BEGIN DATA SUPPLIED

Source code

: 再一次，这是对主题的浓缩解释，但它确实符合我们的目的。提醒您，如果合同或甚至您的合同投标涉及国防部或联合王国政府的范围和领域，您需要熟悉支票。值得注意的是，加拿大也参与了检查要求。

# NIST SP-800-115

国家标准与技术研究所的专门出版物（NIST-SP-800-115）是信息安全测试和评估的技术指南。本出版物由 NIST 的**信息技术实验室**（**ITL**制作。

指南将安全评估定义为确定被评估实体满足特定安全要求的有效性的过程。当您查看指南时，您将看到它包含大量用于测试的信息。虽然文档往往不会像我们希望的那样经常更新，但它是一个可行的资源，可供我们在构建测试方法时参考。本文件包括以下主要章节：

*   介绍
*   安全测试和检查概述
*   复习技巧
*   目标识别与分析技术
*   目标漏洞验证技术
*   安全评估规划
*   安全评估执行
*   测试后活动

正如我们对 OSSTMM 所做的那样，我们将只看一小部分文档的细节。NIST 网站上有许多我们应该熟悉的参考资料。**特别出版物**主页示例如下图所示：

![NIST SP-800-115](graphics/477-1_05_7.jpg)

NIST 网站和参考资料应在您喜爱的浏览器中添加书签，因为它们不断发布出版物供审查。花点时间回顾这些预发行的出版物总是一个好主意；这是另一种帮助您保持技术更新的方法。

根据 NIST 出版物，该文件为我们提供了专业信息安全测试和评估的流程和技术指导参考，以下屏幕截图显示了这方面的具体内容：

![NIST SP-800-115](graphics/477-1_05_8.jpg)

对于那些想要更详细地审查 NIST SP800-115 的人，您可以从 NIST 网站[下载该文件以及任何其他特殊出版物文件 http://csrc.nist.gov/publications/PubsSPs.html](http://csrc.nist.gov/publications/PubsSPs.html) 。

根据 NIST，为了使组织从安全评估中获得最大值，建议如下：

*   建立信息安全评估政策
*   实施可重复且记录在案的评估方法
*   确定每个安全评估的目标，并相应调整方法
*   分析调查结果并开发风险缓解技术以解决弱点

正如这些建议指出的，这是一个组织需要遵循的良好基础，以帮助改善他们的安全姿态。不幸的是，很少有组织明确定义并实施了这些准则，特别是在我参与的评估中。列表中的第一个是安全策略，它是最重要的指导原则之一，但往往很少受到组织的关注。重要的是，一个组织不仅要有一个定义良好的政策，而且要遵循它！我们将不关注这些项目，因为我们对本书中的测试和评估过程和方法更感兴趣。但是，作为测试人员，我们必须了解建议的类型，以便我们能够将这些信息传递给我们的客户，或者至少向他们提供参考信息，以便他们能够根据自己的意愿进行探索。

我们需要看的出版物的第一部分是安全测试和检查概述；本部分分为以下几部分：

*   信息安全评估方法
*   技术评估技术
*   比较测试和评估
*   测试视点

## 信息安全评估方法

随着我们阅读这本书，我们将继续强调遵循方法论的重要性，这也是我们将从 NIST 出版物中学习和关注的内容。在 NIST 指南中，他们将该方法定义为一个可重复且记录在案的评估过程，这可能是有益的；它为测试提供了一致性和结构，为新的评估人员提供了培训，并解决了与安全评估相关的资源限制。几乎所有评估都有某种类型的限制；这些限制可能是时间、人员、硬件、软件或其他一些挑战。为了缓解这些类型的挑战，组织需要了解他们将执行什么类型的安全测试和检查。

END DATA SUPPLIED

**TASK ITEM**
Using the listing above, work out how many of its lines include "graphics", and give only the result.

**TASK SOLUTION**
2